Bacaini.ID, CIREBON — Nama Waled berasal dari bahasa Sunda yang berarti leutak atau lumpur. Konon, ratusan tahun silam, wilayah ini adalah bagian dari Laut Jawa.
“Dulu, orang tua kami bilang, tanah ini dulunya laut. Bahkan saat menggali sumur, sering ditemukan cangkang laut,” kata Yono, mantan Kepala Desa Waled Asem kepada Bacaini.ID, Minggu, 9 November 2025.
Transformasi ini terjadi secara alami selama ratusan tahun. Sungai Cisanggarung, yang berhulu di pegunungan Kuningan, membawa serta lumpur dan sedimen setiap musim hujan. Lama-kelamaan, endapan lumpur itu menutup wilayah pesisir, menciptakan daratan baru yang subur. Inilah yang kemudian menjadi cikal bakal Desa Waled Asem.
Pada masa kolonial, wilayah ini terbagi menjadi dua: Waled Pacinan dan Waled Girang. Waled Pacinan dikenal sebagai pusat perdagangan yang ramai, dihuni oleh komunitas Tionghoa yang berbaur dengan warga lokal. Mereka membuka toko, berdagang hasil bumi, dan membangun relasi sosial yang erat dengan masyarakat sekitar.
Sementara Waled Girang, yang terletak di dataran lebih tinggi, menjadi kawasan pertanian dan pemukiman utama.
Setelah kemerdekaan, nama itu berubah menjadi Waled Kota, menandai babak baru sebagai pusat pemerintahan kecamatan. Sedangkan Waled Girang berubah menjadi Waled Desa.
Waled Asem sendiri merupakan bagian dari kawasan yang lebih luas di Kecamatan Waled. Nama “Asem” merujuk pada pohon asam yang dulunya banyak tumbuh di wilayah ini, menjadi penanda alam sekaligus batas kampung.
Kini, desa ini dihuni oleh masyarakat agraris yang hidup dari pertanian, perdagangan kecil, dan sebagian mulai merambah sektor informal dan digital. “Mayoritas warga bekerja di pertanian, ada juga yang memelihara kambing,” kata Tono.
Namun, di balik geliat kehidupan modern, jejak sejarah masih terasa. Beberapa rumah tua dengan arsitektur campuran Tionghoa dan Indis masih berdiri.
Tradisi sedekah bumi dan ziarah ke makam leluhur tetap lestari. Bahkan, beberapa warga mulai menggagas ide untuk membuat “Museum Lumpur”, sebuah ruang edukasi yang merekam sejarah geologis dan sosial desa mereka.

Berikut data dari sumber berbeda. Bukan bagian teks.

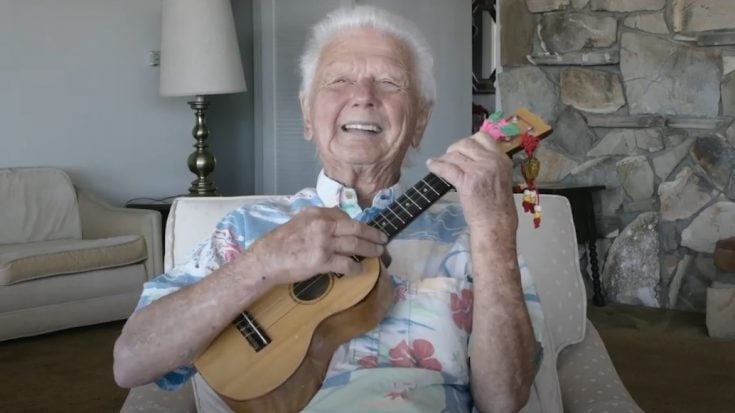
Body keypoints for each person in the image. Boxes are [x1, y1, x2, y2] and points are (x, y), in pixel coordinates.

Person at [113, 5, 544, 413]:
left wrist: (494, 229)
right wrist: (262, 263)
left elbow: (505, 400)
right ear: (306, 114)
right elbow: (131, 361)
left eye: (390, 83)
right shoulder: (249, 227)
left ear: (420, 122)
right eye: (337, 81)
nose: (363, 97)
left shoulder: (478, 231)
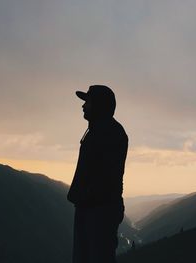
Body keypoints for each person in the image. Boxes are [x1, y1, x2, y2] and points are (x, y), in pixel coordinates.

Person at [67, 85, 128, 263]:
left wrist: (85, 197)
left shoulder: (109, 133)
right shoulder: (100, 130)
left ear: (99, 105)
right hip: (93, 208)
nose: (83, 106)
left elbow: (107, 177)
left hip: (98, 211)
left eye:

Meski kaya akan sejarah, namun banyak generasi muda yang belum mengenal asal-usul kampungnya. Hal ini yang melatarbelakangi beberapa sekolah menginisiasi program “Sejarah Kampungku” agar anak-anak tahu bahwa tanah yang mereka injak dulunya adalah laut, dan bahwa identitas lokal adalah bagian dari warisan yang harus dijaga.
Dengan narasi sejarah yang kuat, Waled Asem berpeluang menjadi destinasi wisata edukatif. Waled Asem bukan sekadar desa. Ia adalah bukti bahwa alam dan manusia bisa beradaptasi, lumpur bisa menjadi rumah, dan sejarah bisa hidup di tengah kehidupan sehari-hari.